**ASSIGNMENT**: Your answer must be an exact copy of the records, with no pictures included.

Start of RECORDS

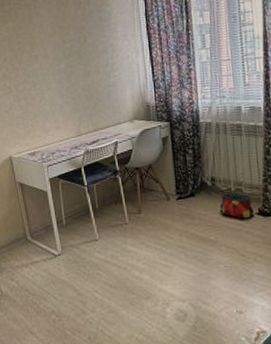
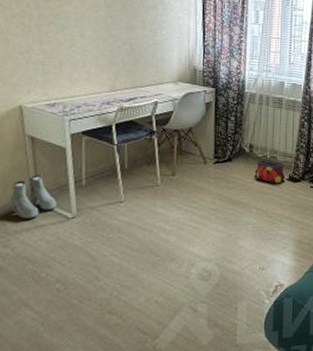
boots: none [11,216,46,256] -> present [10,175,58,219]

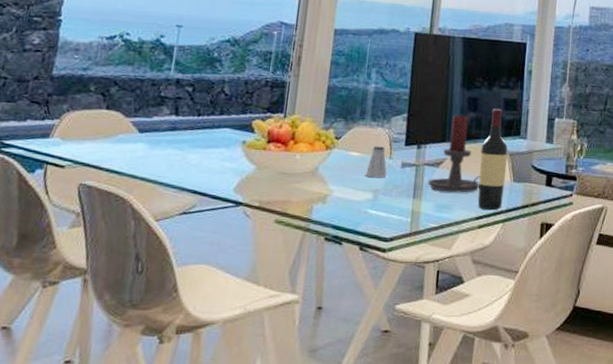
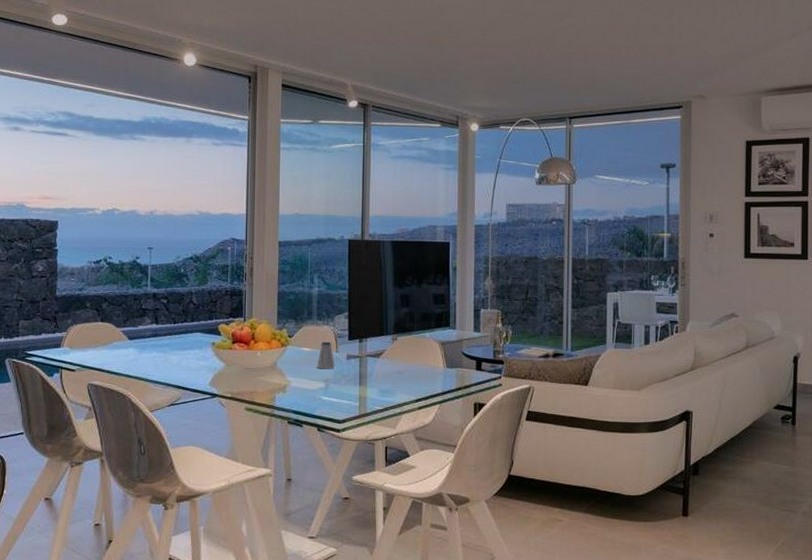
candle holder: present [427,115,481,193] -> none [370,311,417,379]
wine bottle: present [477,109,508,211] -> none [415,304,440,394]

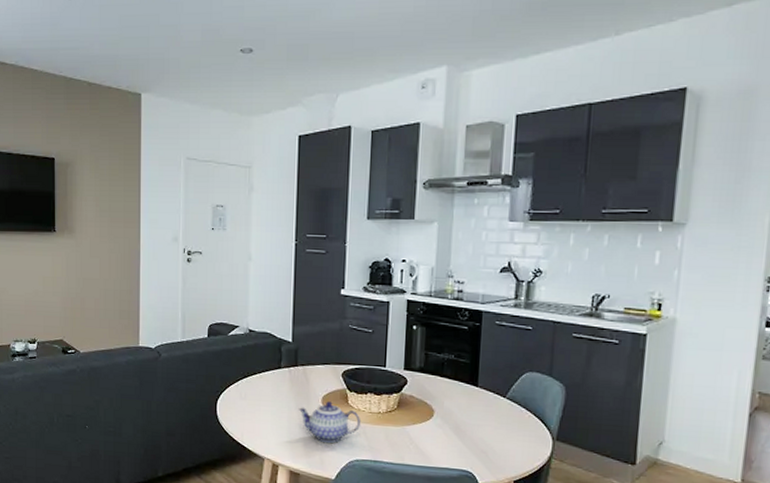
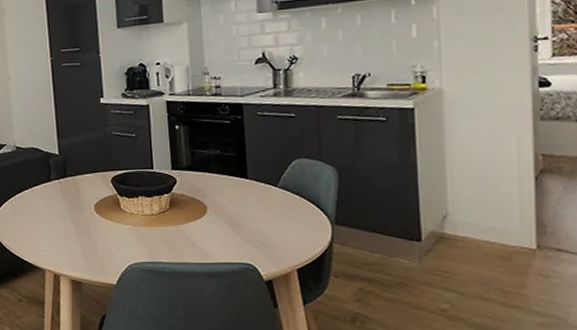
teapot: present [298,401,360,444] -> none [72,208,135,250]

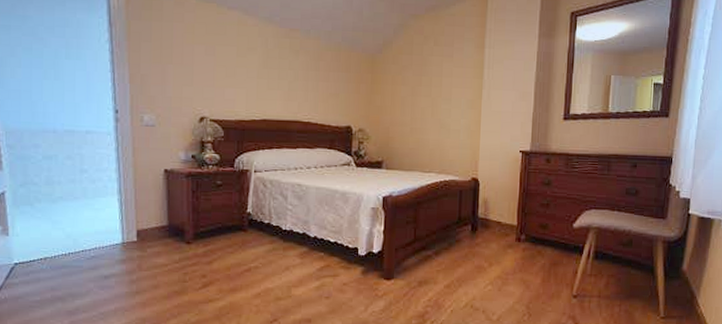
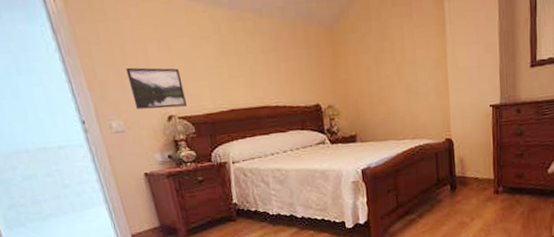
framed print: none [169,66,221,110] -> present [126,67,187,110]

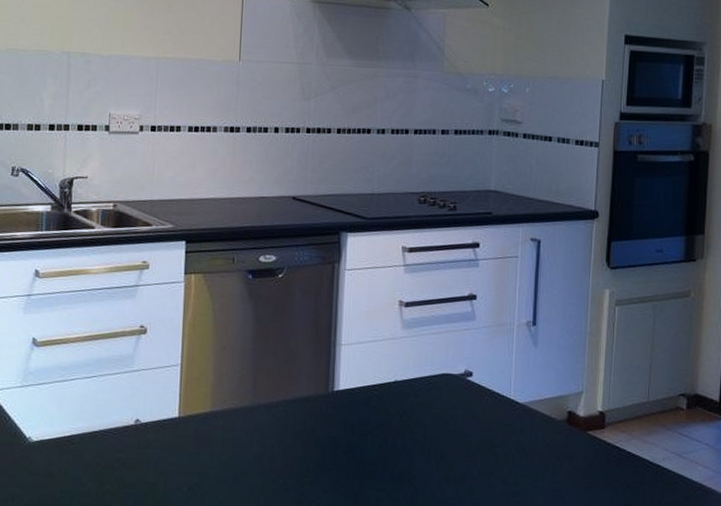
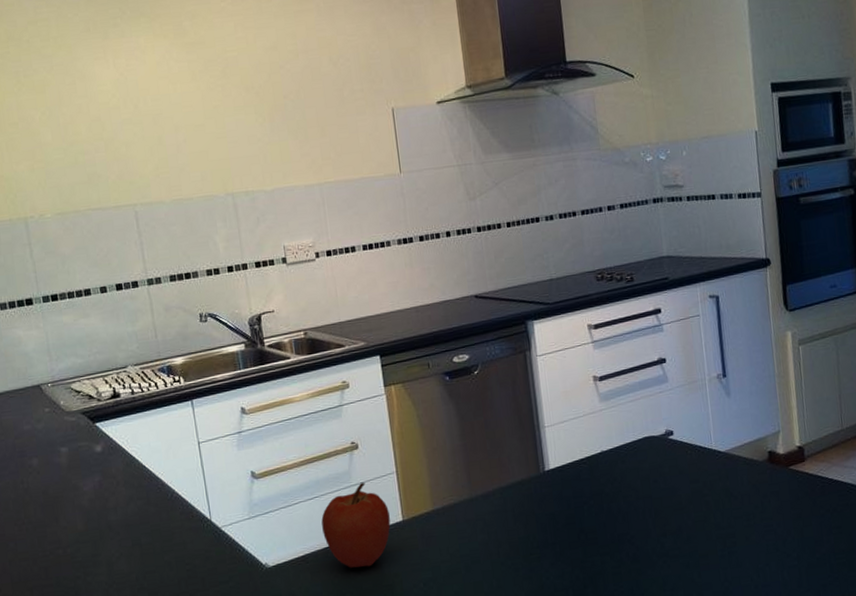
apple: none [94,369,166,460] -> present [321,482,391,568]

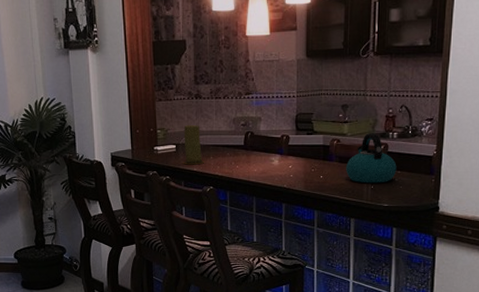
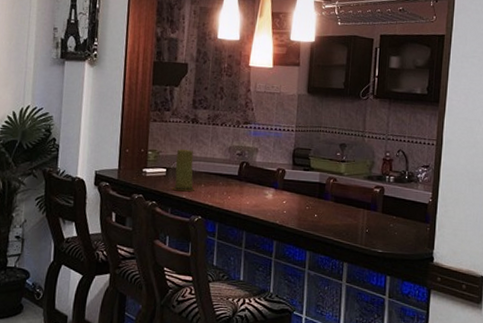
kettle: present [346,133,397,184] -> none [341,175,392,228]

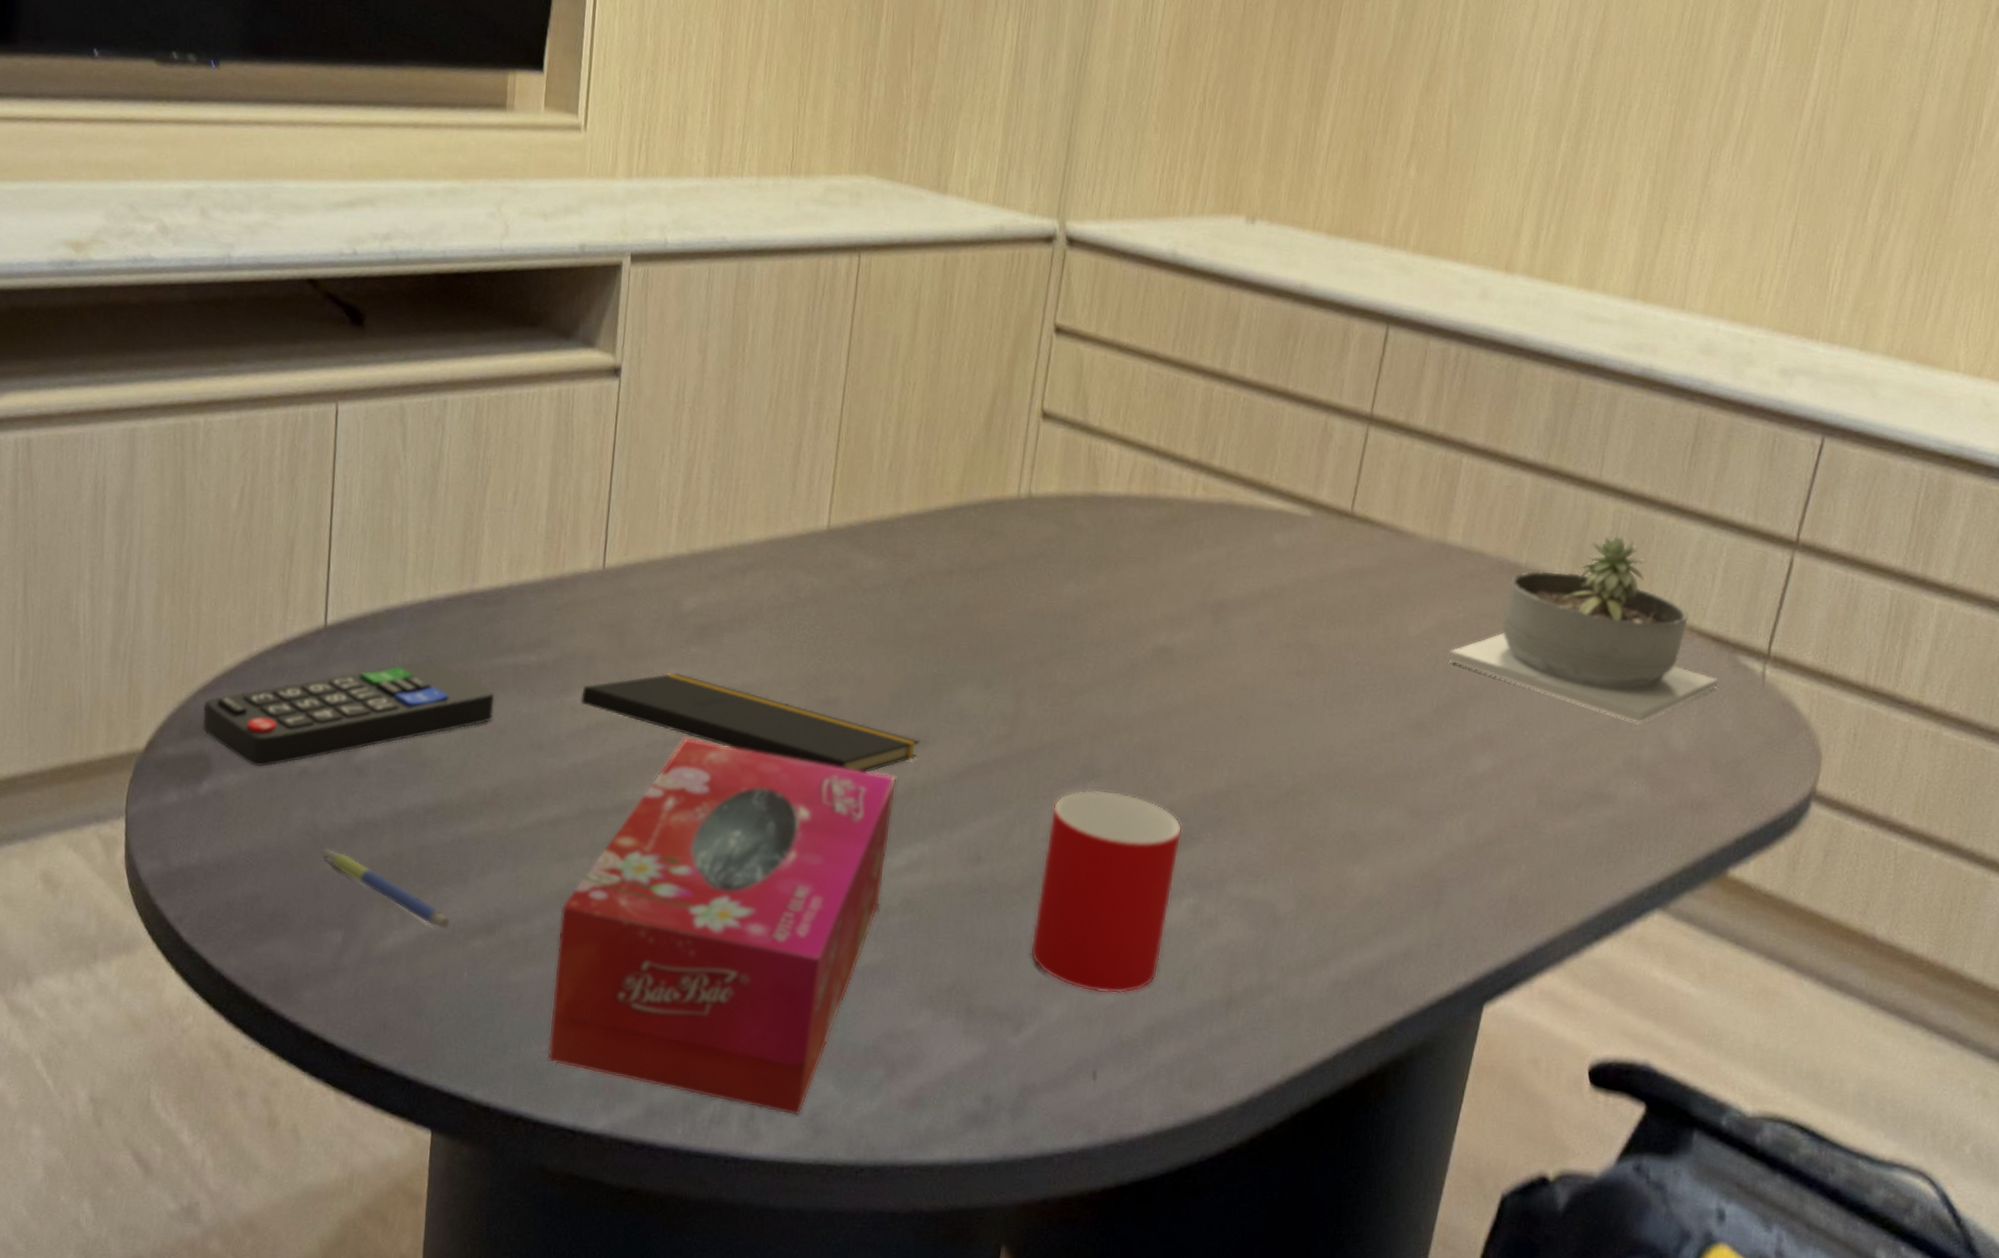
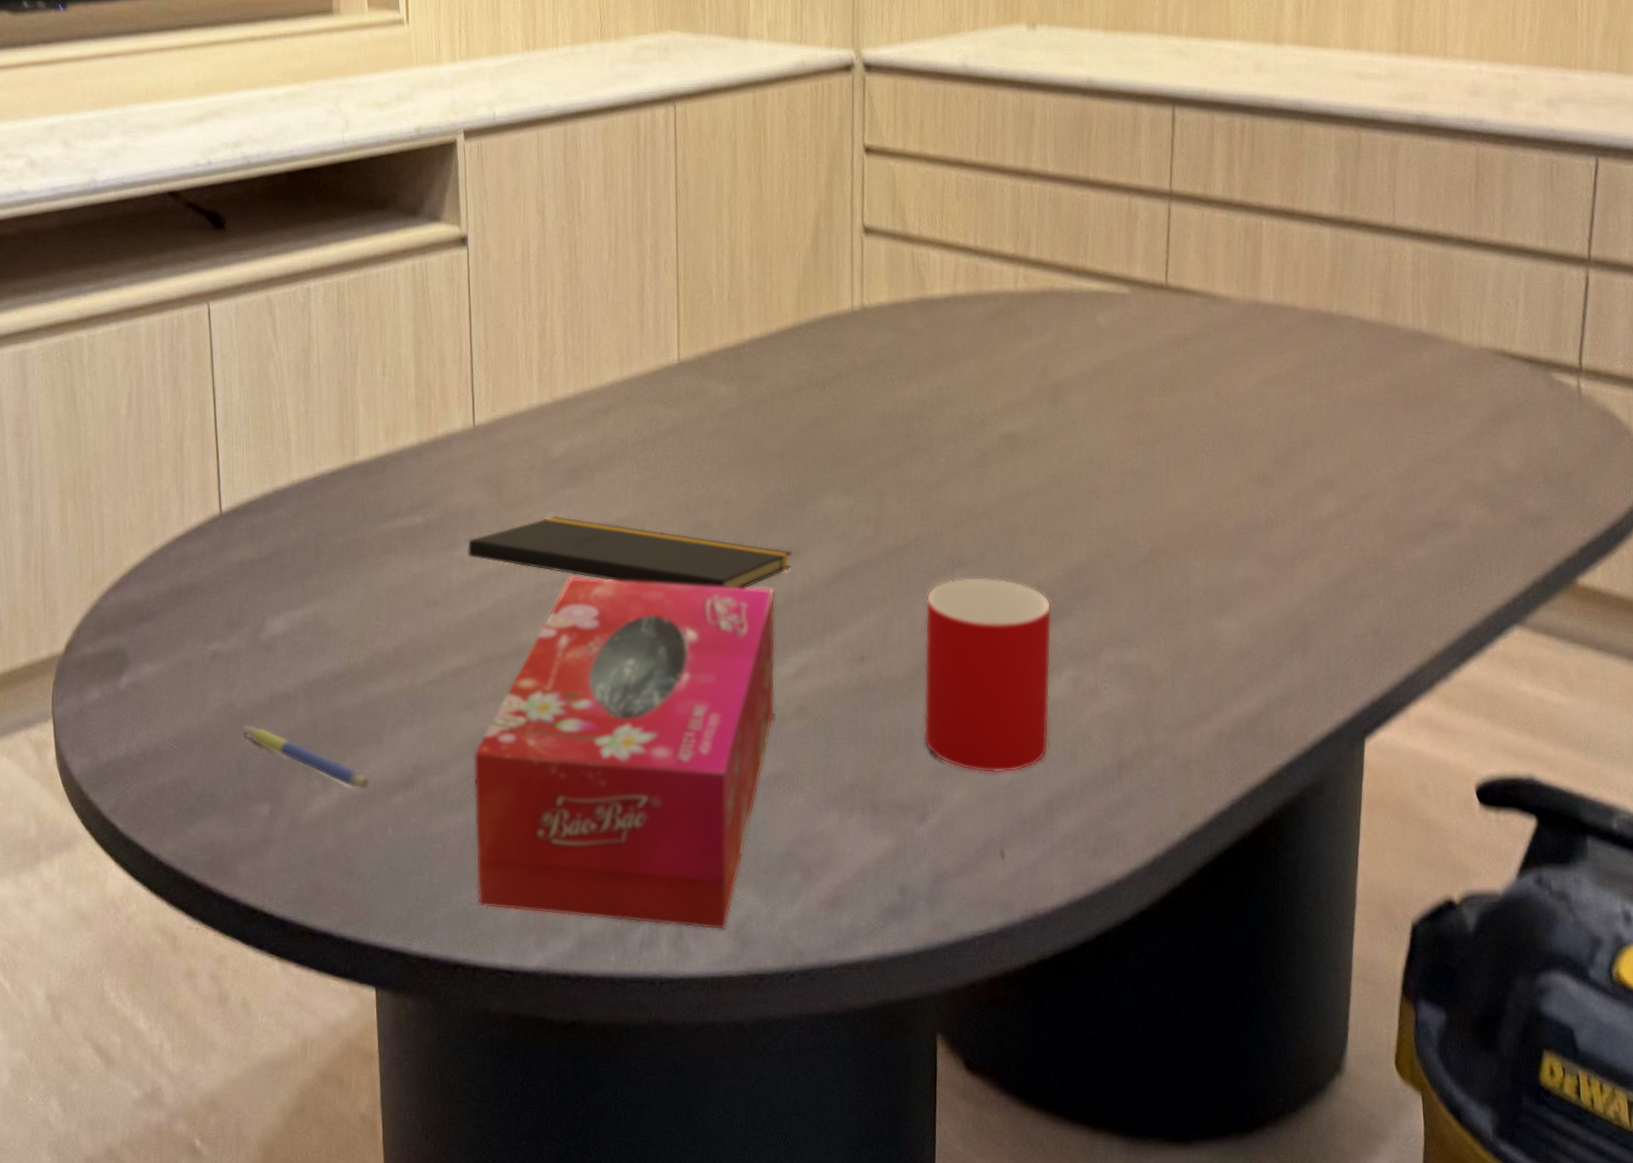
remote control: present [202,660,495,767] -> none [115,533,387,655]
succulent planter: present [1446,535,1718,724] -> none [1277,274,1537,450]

End of RECORDS

**ANSWER TO THE PROBLEM**:
boots: none [11,216,46,256] -> present [10,175,58,219]

candle holder: present [427,115,481,193] -> none [370,311,417,379]
wine bottle: present [477,109,508,211] -> none [415,304,440,394]

teapot: present [298,401,360,444] -> none [72,208,135,250]

framed print: none [169,66,221,110] -> present [126,67,187,110]

apple: none [94,369,166,460] -> present [321,482,391,568]

kettle: present [346,133,397,184] -> none [341,175,392,228]

remote control: present [202,660,495,767] -> none [115,533,387,655]
succulent planter: present [1446,535,1718,724] -> none [1277,274,1537,450]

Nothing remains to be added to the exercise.